** Your objective **
Starting with the line with "MË TË POPULLARIZUARAT" in the entries below and going on through the line with "nieuwsbrief", output every line exactly and nothing more. No pictures.

** Exercise inputs **

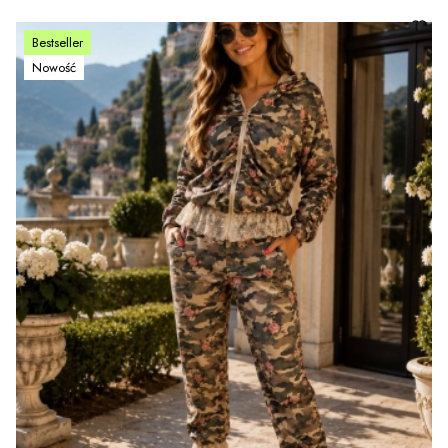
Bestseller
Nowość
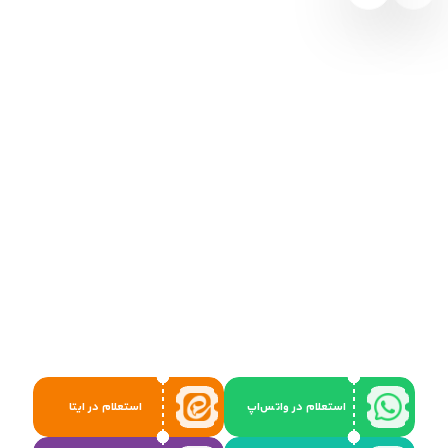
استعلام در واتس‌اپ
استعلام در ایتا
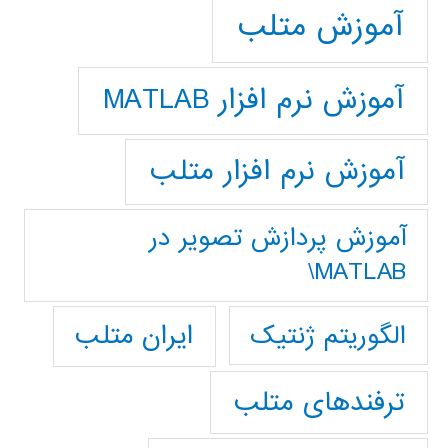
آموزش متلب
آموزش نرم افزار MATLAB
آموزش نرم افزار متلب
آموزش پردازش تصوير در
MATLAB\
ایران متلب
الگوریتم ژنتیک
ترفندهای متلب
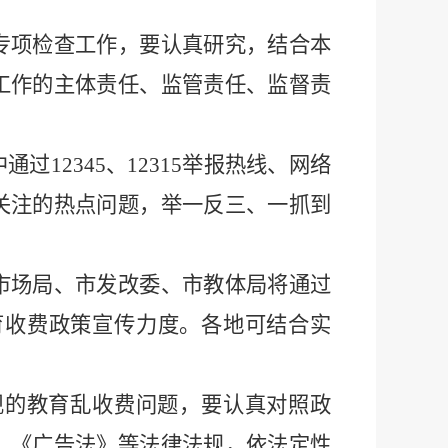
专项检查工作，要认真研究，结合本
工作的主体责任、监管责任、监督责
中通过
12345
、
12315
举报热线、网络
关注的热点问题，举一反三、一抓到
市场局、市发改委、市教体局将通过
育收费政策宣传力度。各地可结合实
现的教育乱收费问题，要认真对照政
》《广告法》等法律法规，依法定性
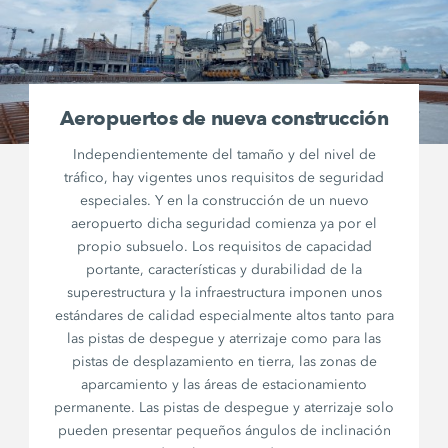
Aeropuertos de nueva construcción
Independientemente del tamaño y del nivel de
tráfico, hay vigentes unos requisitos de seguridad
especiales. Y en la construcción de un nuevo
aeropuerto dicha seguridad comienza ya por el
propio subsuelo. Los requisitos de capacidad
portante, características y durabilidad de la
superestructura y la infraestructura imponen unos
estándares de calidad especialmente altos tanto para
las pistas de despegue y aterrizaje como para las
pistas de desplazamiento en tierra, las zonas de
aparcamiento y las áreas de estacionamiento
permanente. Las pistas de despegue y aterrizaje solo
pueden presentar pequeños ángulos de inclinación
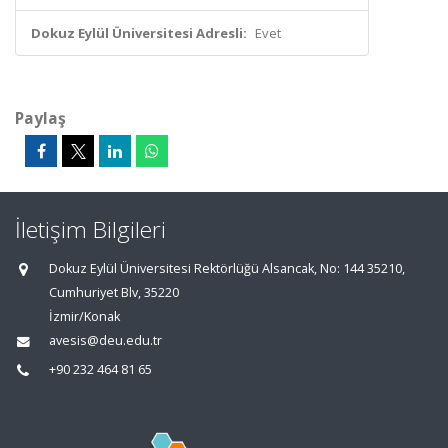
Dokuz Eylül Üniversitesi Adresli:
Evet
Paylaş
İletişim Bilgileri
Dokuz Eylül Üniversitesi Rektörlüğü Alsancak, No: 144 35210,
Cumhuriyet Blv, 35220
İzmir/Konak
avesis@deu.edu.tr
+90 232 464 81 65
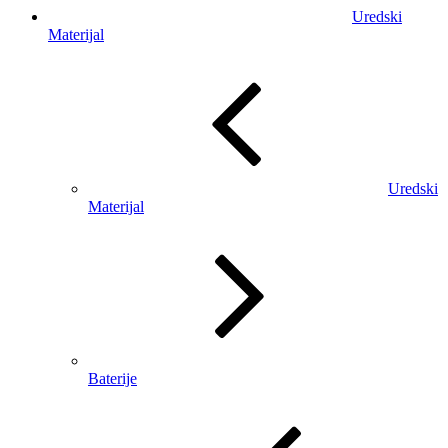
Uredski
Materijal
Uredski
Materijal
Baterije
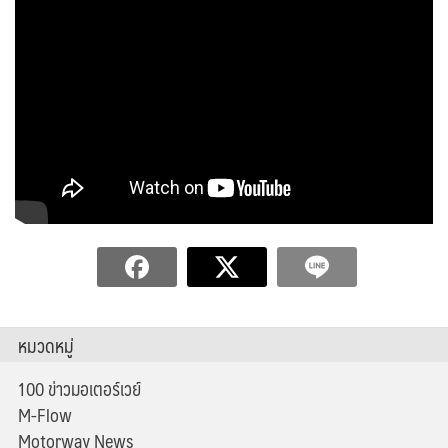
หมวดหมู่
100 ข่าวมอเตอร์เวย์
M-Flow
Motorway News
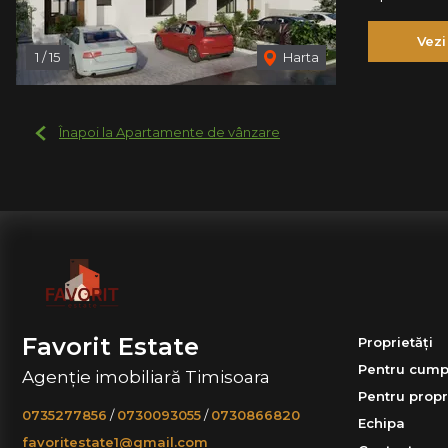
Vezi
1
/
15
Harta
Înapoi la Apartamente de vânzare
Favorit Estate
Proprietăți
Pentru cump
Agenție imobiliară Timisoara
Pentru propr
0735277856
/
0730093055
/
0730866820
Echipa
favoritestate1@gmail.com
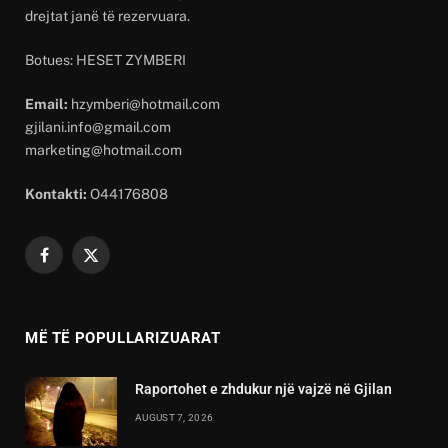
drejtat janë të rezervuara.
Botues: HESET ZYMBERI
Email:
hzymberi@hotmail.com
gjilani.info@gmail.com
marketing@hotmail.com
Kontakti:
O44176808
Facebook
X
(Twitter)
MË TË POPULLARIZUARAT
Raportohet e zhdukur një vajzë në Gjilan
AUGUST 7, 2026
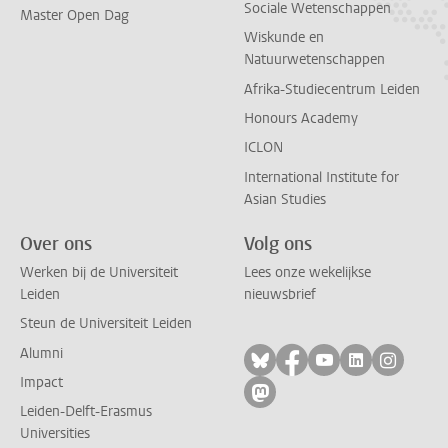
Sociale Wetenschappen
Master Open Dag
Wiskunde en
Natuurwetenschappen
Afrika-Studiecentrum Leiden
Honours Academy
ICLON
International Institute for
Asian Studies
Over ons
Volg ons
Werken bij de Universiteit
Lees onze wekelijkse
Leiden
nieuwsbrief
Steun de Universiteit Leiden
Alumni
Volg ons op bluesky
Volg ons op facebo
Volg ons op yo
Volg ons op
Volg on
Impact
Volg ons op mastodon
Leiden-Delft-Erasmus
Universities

** Completed task **
MË TË POPULLARIZUARAT
Raportohet e zhdukur një vajzë në Gjilan
AUGUST 7, 2026
Sociale Wetenschappen
Master Open Dag
Wiskunde en
Natuurwetenschappen
Afrika-Studiecentrum Leiden
Honours Academy
ICLON
International Institute for
Asian Studies
Over ons
Volg ons
Werken bij de Universiteit
Lees onze wekelijkse
Leiden
nieuwsbrief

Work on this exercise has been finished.